Allerdings kam es bereits am Treffpunkt in Berlin zu grundlosen Übergriffen der Polizei, die Verletzte und Anzeigen nach sich zogen. Den wenigen Neonazis im Zug wurde genau so viel Platz wie den ca. 400 AntifaschistInnen zugesprochen und die Abfahrt des Zuges massiv verzögert. Beim Umsteigen auf der Strecke nach Dresden gewährleistete die Polizei schließlich, dass in den Anschlusszug vor allem Neonazis einsteigen durften. Viele Berliner AntifaschistInnen kamen dadurch erst mit einiger Verspätung in Dresden an.

Ein derartiges polizeiliches Vorgehen ist unserer Einschätzung nach weder spontan noch zufällig. Es lässt sich allerdings auch durch eine gemeinsame Fahrt im Buskonvoi nicht ausschließen. Dies zeigen nicht zuletzt die Erfahrungen bei vorhergegangenen Großmobilisierungen wie beispielsweise nach Köln gegen den Anti-Islamisierungs-Kongress im September 2008.

Zum Tag selber – Bilder, die weltweit zu verstehen sind
In Dresden fand mit 4.000 TeilnehmerInnen die bisher größte Antifa-Demo statt. Grundlage dafür war die bundesweite Mobilisierung durch bewegungsorientierte Antifa-Strukturen und IL, die auf eine Blockade des Neonazi-Aufmarsches zielte. Hier bleibt festzuhalten: Der Neonazi-Aufmarsch konnte in keiner Weise behindert oder gar verhindert werden. Das muss im nächsten Jahr anders werden.

Für den Verlauf des 14. Februar 2009 bedeutsam war insbesondere das skandalöse und eindeutig gegen links gerichtete Polizeikonzept: Die „No Pasaràn!“-Demo durfte nicht die vorgesehene Route gehen, wurde mehrmals von teilweise schwerbewaffneten Polizeieinheiten angegriffen, musste mit nahezu komplettem Spalier laufen und wurde am Ende gekesselt. Währenddessen marschierten nahezu 7.000 Neonazis aus ganz Deutschland und dem europäischen Ausland unbehelligt und frei von direkten Protesten durch Dresden. In unmittelbarer Nähe des Aufmarsches war kaum Polizei eingesetzt. Dies hatte zur Folge, dass die Neonazis die behördlichen Auflagen durchaus frei auslegten, teilweise vermummt und bewaffnet marschierten und JournalistInnen am Rande angriffen.
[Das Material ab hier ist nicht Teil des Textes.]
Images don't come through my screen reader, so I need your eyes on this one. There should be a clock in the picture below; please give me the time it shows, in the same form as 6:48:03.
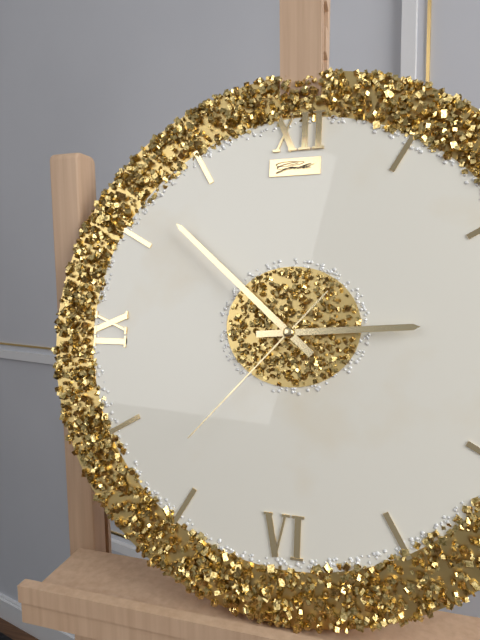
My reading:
2:52:37
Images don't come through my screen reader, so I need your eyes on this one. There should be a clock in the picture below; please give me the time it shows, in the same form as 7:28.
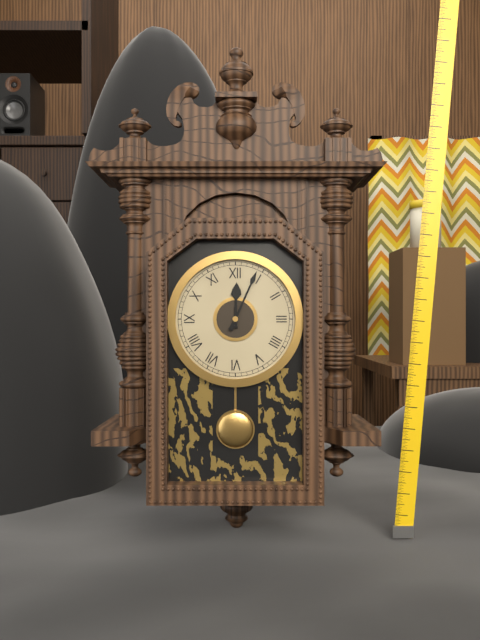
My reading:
12:04
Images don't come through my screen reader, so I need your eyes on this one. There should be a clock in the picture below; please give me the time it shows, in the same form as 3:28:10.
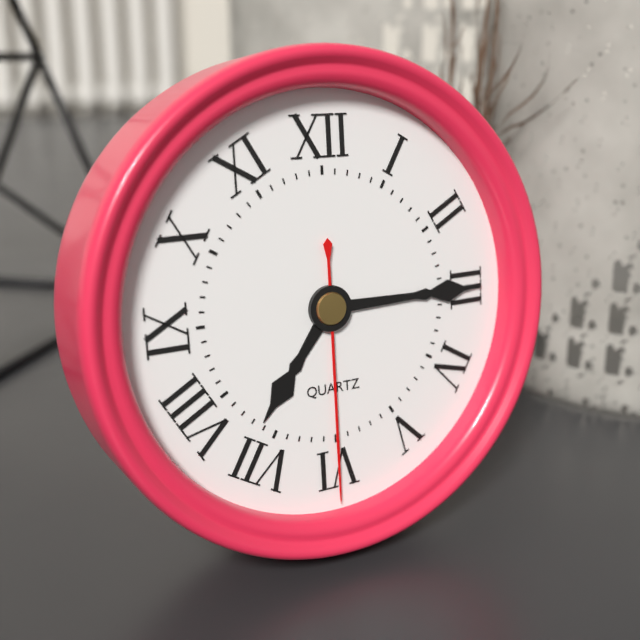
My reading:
7:15:30
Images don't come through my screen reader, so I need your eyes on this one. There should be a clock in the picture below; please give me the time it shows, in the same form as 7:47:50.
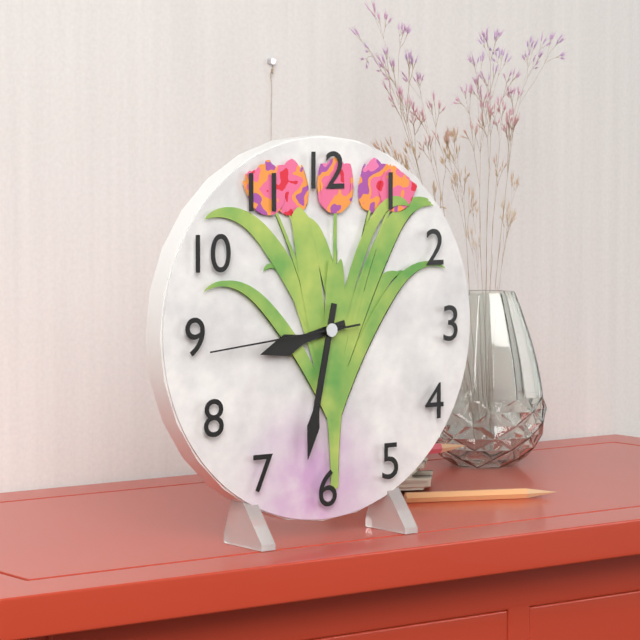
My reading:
8:32:44
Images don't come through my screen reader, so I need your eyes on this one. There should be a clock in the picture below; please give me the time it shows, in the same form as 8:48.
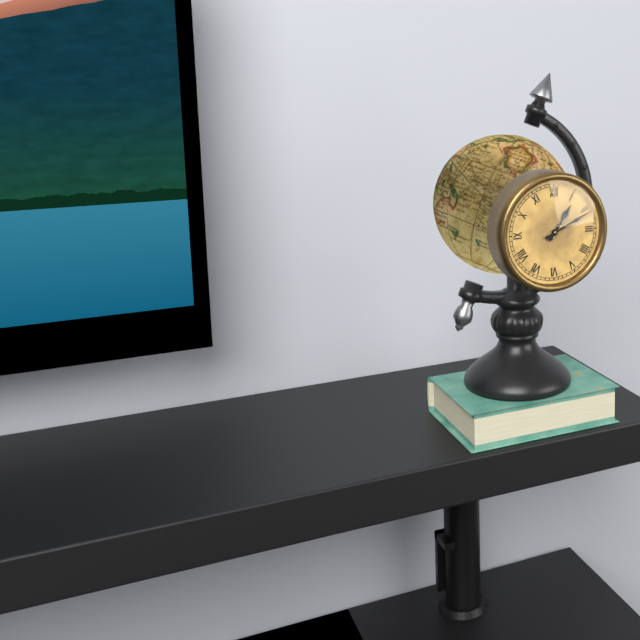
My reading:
1:11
Im Anschluss an die Antifa-Demo kam es zu verschiedenen militanten Aktionen gegen die Polizei und deren Fahrzeuge. Diese Aktionen sind absolut nachvollziehbar vor dem Hintergrund der durch die Stadt Dresden und die Polizei provozierten Eskalation im Vorfeld und während der Demo, der weiträumig abgeschirmten Neonazis und vielen teilweise schwer verletzten DemonstrantInnen. Autonomer Antifaschismus heißt auch Unversöhnlichkeit mit den bestehenden Verhältnissen und nicht das schweigende Hinnehmen von staatlicher Gewalt.

Kann Dresden Köln?
Die bürgerlichen Gegenproteste des „Geh Denken!“-Bündnis, dem neben Gewerkschaften und zivilgesellschaftliche Gruppen vor allem demokratische Parteien links von CDU und FDP angehörten, mobilisierten ebenfalls bundesweit gegen den Neonazi-Aufmarsch und schafften es immerhin ca. 8.000 Menschen auf die Straße zu bringen. Dies ist selbstverständlich zu begrüßen.
Vergessen werden darf aber nicht, dass diese Anstrengungen zum Auftakt des Superwahljahres 2009 von statten gingen, in dem sich alle Parteien als der wirksamste Akteur im Kampf gegen Rechts präsentieren wollen.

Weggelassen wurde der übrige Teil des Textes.